А тут еще разыгралась трагедия. Командиру полка никак не удавалось вытолкнуть
на боевое задание старшего лейтенанта Клотаря. В лучшем случае взлетит – и
сейчас же вернется. Летчик-то он опытный, другим ни в чем не уступал, но за
линию фронта – ни на шаг. Несмотря на уже гулявшую репутацию трусоватого пилота,
Клотарь не терял своей внешней значительности в манере держаться, в
категоричности суждений и требований. Даже капризничал с достоинством.
Как-никак – командир эскадрильи, хотя в этом полку он такой же рядовой, как и
большинство других. То не нравится ему штурман, то машина. Но вот отдали ему
прекрасного штурмана, капитана Мельника, подобрали боевых стрелков-радистов и
закрепили новый, последних серий самолет. Деваться некуда – надо лететь.
В тот день он долго сидел в кабине – качал рулями, щелкал тумблерами,
вслушивался в гул моторов. В этом усердии постепенно распалялся, нервничал,
долго не мог приладить парашютные лямки. Наконец вслед за другими порулил на
старт. Широкая, плотно укатанная снежная полоса лежала впереди до самого,
казалось, горизонта. Моторы выведены на полный режим, отпущены тормоза. Машина
ринулась вперед. Но вдруг все больше и больше стала забирать вправо, сошла с
утрамбованного наста и вздымая целый смерч свежего снега, пропахивая белую
целину, зарылась по самый фюзеляж в сугробы. Двигатели, надрываясь в реве,
больше не тянут, винты рубят снег, шасси не выдерживают, и самолет, ломая
подкосы, тяжело оседает на живот.
Из пилотской кабины, не торопясь, выходит Клотарь. Деловым взглядом осматривает
машину, переговаривается с экипажем. Выпрыгнули через пулеметную турель стрелки,
открыл верхний люк штурман, но выходить не торопится. Замешкался.

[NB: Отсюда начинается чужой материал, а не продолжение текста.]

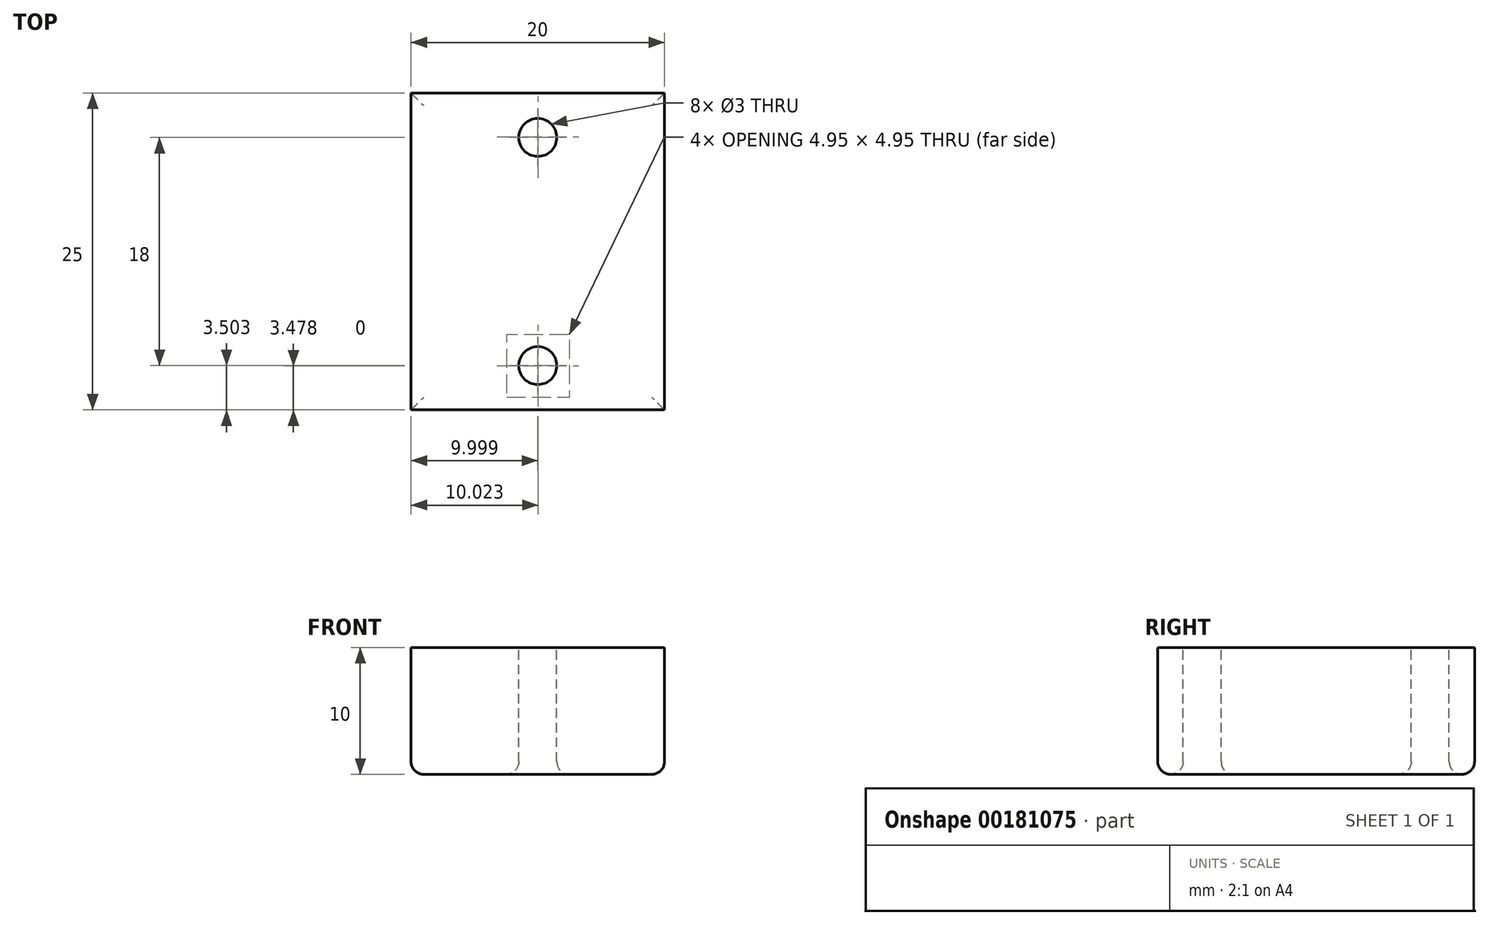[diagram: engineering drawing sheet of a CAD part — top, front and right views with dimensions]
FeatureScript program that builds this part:
annotation { "Feature Type Name" : "Feature", "Feature Type Description" : "" }
export const myFeature = defineFeature(function(context is Context, id is Id, definition is map)
    precondition{}
    {
        {
            var Q0;
            Q0=qCreatedBy(makeId("Top.planeOp"),FACE);
            var sketch = newSketch(context, id + "F0", { "sketchPlane" : qUnion([Q0])});
            skLineSegment(sketch, "E0.bottom", {"start": v(-21.37, 11.7) * mm, "end": v(-1.37, 11.7) * mm});
            skLineSegment(sketch, "E0.top", {"start": v(-21.37, -13.3) * mm, "end": v(-1.37, -13.3) * mm});
            skLineSegment(sketch, "E0.left", {"start": v(-21.37, 11.7) * mm, "end": v(-21.37, -13.3) * mm});
            skLineSegment(sketch, "E0.right", {"start": v(-1.37, 11.7) * mm, "end": v(-1.37, -13.3) * mm});
            skSolve(sketch);
        }
        {
            var Q0;
            Q0 = qSketchRegion(id + "F0", true);
            extrude(context, id + "F1", {"entities" : qUnion([Q0]), "depth" : 10 * mm});
        }
        {
            var Q0;
            Q0=makeQuery(id+"F1.opExtrude","CAP_FACE",FACE,{"disambiguationData":[OSD([sQuery(id+"F0.wireOp",EDGE,"E0.bottom"),sQuery(id+"F0.wireOp",EDGE,"E0.top"),sQuery(id+"F0.wireOp",EDGE,"E0.left"),sQuery(id+"F0.wireOp",EDGE,"E0.right")])],"isStart":false});
            var sketch = newSketch(context, id + "F2", { "sketchPlane" : qUnion([Q0])});
            skPoint(sketch, "E1", {"position": v(-11.37, 8.2) * mm});
            skPoint(sketch, "E1.positionSnap0", {"position": v(-11.37, 11.7) * mm});
            skPoint(sketch, "E2", {"position": v(-11.37, -9.8) * mm});
            skPoint(sketch, "E2.positionSnap0", {"position": v(-11.37, -13.3) * mm});
            skSolve(sketch);
        }
        {
            var Q0;
            Q0=sQuery(id+"F2.wireOp",VERTEX,"E1");
            var Q1;
            Q1=sQuery(id+"F2.wireOp",VERTEX,"E2");
            var Q2;
            Q2=makeQuery(id+"F1.opExtrude","SWEPT_BODY",BODY,{"disambiguationData":[OSD([sQuery(id+"F0.wireOp",EDGE,"E0.bottom"),sQuery(id+"F0.wireOp",EDGE,"E0.top"),sQuery(id+"F0.wireOp",EDGE,"E0.left"),sQuery(id+"F0.wireOp",EDGE,"E0.right")])]});
            hole(context, id + "F3", {"style" : HoleStyle.SIMPLE, "endStyle" : HoleEndStyle.BLIND, "holeDiameter" : 3 * mm, "holeDepth" : 10 * mm, "locations" : qUnion([Q0, Q1]), "scope" : qUnion([Q2])});
        }
        {
            var Q0;
            Q0=makeQuery(id+"F1.opExtrude","CAP_FACE",FACE,{"disambiguationData":[OSD([sQuery(id+"F0.wireOp",EDGE,"E0.bottom"),sQuery(id+"F0.wireOp",EDGE,"E0.top"),sQuery(id+"F0.wireOp",EDGE,"E0.left"),sQuery(id+"F0.wireOp",EDGE,"E0.right")])],"isStart":true});
            fillet(context, id + "F4", {"entities" : qUnion([Q0]), "radius" : 1 * mm, "tangentPropagation" : true, "allowEdgeOverflow" : false});
        }
    });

Неожиданно из-под моторных капотов показался огонь.
– Выходи! – командует Клотарь штурману, но тот по-прежнему копошится в кабине.
К самолету бегут люди. За ними мчит полуторка с пожарными баллонами, но
пробиться к огню даже по пропаханному самолетом следу не может. Огонь еще
больше набирает силу, уже лижет крыло полное бензина, охватывает фюзеляж. Там в
люках на всех замках – бомбы.
Люди набрасываются на пламя, но оно с гулом растет и уже угрожает всем, кто
вступил с ним в единоборство.
– Выходи, выходи! – кричат Мельнику, хотя уже все знают, что от деформации
штурманской кабины в гармошках металла зажата в пятке его нога, и все попытки
вырвать ее безуспешны. Теперь к нему не пробиться. Мельник видит, как огонь,
охвативший весь самолет, вот-вот взорвет баки и бомбы, и сам во все горло
кричит на тех, кто мечется вокруг огня, пытаясь его унять:
– От самолета! Все вон от самолета! Сейчас будут рваться бомбы!
Да, больше оставаться рядом с огнем нельзя. Взрыв неминуем в любой ближайший
миг. Назревала гибель десятков людей. Теперь от самолета всех торопили и
командиры. Люди отступают. Но кто-то медлит, и майор Тихонов стреляет в воздух,
гоня их от самолета и сам бежит последним, постоянно оглядываясь.